## PROVIDED PASSAGE
START

Thursday, 31 January 2019

Operation Caesar Augustus - a BKCII AAR

I had planned to kick off a BKCII campaign set in Normandy this month, but the gaming and painting Muses have simply not been with me, so that put pay to that for the moment. Thinking on what to game, I remembered that I had planned an AVBCW campaign a few years ago, but had never done anything with it, so I dug out my notes and the problem was solved as it were. A few tweaks here and there to the scenario and OOBs and I was ready to go.

Campaign Background
Recent events have seen the Loyal Army of the South take control of Bristol and its surrounding areas.  The Army of the Severn Valley cannot afford to lose such an important part of the country, given its important road, rail and sea links. To this end they have come up with a plan to launch a series of co-ordinated attacks to wrestle back control.

The first of these is a dawn landing in and around the village of Aust, with the aim to provide a firm jumping off point from which to push forward towards Thornbury and the old Roman road. This would then allow for other forces to move down from Gloucester towards Bristol. To this end an invasion fleet has been cobbled together at Gloucester docks. The nature of the terrain and the tonnage of the vessels mean that only infantry, cavalry and light vehicles can be safely landed at Aust.

END

## OBJECTIVE
Write out the part of the campaign report from "Campaign Background" to "wrestle back control." word for word. The lines that come next have no connection to the campaign report.

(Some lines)
START

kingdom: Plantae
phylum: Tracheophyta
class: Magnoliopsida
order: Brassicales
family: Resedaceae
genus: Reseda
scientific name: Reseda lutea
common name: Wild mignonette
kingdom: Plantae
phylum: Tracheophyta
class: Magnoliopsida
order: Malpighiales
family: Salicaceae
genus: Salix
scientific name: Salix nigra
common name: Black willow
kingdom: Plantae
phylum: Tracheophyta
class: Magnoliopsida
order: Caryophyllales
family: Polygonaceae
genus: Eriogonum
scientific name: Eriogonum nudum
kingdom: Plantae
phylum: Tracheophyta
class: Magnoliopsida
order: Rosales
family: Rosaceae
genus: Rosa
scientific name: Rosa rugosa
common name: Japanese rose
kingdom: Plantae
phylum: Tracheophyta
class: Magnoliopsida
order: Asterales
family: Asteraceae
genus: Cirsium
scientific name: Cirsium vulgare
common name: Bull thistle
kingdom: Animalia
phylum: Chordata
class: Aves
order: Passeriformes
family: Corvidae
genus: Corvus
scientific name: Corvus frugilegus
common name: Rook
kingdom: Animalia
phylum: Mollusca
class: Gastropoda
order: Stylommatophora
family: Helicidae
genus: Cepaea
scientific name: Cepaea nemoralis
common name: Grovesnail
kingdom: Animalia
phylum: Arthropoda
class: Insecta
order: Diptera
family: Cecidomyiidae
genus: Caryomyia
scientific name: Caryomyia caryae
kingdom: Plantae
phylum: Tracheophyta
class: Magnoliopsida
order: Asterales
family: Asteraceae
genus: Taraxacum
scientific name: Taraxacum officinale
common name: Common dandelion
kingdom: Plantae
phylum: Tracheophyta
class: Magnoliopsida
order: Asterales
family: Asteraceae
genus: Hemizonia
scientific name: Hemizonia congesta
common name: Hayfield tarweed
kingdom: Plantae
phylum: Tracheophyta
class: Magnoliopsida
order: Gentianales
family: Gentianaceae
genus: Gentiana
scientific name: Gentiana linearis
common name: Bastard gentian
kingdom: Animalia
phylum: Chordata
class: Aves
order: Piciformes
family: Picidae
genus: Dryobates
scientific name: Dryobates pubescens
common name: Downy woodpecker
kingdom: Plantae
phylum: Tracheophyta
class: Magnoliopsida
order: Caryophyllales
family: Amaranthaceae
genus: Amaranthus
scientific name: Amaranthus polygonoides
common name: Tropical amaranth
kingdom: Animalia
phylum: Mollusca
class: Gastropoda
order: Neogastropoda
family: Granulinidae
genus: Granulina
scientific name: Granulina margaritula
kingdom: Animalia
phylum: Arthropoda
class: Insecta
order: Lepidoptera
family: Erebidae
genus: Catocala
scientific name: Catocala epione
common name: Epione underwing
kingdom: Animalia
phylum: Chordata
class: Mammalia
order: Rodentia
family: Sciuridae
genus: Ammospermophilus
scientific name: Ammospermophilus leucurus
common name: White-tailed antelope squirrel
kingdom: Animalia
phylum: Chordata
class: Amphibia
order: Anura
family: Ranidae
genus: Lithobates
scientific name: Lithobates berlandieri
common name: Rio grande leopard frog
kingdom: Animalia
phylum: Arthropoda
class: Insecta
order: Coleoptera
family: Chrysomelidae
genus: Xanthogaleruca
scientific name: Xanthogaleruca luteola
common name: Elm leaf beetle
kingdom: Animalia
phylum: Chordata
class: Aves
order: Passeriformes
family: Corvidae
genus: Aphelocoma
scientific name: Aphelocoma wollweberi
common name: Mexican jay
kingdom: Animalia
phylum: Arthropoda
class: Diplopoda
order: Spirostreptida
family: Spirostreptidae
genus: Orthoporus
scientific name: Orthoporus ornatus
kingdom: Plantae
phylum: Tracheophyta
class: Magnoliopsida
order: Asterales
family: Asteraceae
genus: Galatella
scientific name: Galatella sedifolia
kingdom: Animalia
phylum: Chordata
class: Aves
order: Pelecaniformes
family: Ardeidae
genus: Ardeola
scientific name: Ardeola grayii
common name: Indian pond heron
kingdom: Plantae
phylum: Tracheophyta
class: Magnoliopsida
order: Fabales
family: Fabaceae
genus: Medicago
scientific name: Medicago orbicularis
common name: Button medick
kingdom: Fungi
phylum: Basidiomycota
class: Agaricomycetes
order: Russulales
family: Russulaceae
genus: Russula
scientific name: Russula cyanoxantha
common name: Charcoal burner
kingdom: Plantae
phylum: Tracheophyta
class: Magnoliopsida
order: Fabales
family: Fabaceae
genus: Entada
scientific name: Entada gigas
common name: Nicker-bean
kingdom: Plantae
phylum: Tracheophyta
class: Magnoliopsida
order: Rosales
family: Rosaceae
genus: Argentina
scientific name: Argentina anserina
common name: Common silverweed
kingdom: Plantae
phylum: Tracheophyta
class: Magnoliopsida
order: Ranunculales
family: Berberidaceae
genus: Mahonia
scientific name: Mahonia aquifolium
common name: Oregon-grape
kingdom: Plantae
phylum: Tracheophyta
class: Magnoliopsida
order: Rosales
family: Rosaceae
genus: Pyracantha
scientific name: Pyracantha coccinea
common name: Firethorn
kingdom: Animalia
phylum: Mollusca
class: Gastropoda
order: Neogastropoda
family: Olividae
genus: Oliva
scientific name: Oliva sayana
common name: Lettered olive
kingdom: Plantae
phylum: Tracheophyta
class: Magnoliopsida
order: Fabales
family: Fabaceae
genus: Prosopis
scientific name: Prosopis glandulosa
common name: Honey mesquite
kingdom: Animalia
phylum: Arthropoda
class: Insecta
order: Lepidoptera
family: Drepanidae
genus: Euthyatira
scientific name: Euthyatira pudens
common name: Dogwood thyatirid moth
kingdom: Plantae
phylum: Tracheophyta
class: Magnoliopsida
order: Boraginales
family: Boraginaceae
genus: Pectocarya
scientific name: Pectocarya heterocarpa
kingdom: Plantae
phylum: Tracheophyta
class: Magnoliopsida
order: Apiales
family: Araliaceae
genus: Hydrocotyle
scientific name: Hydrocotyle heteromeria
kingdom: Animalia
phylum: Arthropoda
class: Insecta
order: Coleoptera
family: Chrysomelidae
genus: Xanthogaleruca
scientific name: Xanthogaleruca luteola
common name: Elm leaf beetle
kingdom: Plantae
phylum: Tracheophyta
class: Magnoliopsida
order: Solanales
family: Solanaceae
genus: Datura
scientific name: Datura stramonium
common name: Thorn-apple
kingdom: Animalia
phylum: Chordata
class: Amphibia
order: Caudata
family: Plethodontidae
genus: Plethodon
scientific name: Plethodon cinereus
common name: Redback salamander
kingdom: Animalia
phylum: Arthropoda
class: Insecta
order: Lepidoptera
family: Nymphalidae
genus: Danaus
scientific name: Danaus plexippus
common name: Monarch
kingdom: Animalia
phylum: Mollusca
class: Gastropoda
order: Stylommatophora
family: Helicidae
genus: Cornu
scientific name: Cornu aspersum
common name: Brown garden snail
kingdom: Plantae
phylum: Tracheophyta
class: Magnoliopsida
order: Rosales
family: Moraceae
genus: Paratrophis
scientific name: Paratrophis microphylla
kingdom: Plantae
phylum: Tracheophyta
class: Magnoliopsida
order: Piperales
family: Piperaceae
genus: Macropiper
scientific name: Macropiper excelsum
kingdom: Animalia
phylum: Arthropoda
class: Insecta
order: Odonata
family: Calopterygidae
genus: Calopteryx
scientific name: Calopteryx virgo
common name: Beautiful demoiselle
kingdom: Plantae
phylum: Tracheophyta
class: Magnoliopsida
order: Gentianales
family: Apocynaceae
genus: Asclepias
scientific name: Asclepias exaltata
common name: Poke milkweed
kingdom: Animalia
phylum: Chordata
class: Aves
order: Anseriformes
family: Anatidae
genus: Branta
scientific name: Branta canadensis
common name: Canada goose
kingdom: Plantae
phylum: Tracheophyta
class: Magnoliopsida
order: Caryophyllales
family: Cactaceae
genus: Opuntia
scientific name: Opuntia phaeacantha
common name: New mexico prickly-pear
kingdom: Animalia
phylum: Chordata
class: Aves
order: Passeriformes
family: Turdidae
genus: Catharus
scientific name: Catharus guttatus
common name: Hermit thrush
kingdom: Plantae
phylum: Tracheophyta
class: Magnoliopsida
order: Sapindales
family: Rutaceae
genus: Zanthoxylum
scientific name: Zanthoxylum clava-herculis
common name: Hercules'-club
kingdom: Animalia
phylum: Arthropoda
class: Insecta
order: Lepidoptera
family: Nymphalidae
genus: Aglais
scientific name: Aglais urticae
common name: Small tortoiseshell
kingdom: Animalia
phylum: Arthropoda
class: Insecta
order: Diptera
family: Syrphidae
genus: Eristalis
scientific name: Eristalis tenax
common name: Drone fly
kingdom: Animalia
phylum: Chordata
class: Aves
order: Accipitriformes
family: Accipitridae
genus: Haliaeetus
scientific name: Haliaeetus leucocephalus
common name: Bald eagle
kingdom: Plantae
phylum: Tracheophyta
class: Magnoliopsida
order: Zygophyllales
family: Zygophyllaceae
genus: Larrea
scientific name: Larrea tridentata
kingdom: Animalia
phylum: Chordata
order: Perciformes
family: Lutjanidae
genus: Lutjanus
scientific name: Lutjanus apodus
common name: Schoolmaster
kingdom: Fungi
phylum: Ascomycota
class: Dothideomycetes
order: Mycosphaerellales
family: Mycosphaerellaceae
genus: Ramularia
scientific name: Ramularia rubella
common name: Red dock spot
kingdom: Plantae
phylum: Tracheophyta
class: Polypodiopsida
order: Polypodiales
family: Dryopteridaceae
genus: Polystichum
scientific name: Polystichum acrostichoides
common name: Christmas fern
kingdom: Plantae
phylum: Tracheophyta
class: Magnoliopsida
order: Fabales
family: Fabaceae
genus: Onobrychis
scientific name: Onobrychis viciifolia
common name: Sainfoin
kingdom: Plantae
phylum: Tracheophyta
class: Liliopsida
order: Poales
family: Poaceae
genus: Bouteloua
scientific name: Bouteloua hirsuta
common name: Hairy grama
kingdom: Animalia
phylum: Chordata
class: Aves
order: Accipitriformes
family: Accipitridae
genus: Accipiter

END

## SOLUTION BELOW
Campaign Background
Recent events have seen the Loyal Army of the South take control of Bristol and its surrounding areas.  The Army of the Severn Valley cannot afford to lose such an important part of the country, given its important road, rail and sea links. To this end they have come up with a plan to launch a series of co-ordinated attacks to wrestle back control.